#### Source material ####

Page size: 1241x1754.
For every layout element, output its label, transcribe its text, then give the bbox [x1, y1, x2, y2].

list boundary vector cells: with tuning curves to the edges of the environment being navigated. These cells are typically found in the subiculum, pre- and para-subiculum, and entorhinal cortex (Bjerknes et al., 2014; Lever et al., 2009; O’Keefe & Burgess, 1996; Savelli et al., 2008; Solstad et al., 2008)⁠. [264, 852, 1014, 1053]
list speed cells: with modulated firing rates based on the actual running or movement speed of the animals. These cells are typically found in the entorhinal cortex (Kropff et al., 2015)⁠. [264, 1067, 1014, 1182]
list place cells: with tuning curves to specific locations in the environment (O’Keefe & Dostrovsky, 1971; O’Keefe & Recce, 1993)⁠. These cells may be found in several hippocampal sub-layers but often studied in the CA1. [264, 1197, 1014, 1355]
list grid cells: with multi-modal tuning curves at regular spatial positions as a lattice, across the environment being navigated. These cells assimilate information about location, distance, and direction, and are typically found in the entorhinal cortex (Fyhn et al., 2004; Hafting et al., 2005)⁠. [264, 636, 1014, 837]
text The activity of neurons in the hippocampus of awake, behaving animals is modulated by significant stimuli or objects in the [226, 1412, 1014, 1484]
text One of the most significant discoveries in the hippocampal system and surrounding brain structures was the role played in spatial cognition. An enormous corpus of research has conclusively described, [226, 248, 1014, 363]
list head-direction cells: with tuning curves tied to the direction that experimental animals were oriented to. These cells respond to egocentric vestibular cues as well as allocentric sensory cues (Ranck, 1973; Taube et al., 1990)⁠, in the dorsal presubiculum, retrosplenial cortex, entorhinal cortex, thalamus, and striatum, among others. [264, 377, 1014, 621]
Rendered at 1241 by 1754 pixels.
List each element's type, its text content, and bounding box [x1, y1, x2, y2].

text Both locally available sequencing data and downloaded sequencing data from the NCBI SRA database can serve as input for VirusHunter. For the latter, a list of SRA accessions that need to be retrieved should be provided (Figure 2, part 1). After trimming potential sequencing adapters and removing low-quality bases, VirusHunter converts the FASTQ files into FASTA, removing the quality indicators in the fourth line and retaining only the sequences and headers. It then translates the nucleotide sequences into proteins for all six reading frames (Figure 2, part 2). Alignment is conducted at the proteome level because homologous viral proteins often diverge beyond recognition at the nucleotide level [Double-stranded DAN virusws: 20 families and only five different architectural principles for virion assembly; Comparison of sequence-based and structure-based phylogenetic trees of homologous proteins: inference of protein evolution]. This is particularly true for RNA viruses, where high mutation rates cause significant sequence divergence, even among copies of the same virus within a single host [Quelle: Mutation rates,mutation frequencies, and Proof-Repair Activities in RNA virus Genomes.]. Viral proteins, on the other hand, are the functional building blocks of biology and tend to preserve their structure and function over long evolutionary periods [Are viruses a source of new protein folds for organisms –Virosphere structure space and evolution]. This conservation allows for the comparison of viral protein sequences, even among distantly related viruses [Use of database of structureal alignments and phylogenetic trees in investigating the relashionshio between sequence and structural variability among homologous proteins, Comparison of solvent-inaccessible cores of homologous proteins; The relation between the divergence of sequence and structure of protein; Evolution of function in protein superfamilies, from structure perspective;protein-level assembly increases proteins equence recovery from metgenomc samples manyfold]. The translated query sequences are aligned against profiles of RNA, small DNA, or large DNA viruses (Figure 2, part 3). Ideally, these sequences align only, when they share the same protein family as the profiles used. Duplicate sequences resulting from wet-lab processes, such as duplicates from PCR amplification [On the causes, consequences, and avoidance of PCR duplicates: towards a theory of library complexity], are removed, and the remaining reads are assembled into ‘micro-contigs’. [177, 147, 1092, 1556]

####

=== Your objective ===
Only lines holding the word "element" belong in the answer; copy all of them from the records.

=== Exercise solution ===
For every layout element, output its label, transcribe its text, then give the bbox [x1, y1, x2, y2].
List each element's type, its text content, and bounding box [x1, y1, x2, y2].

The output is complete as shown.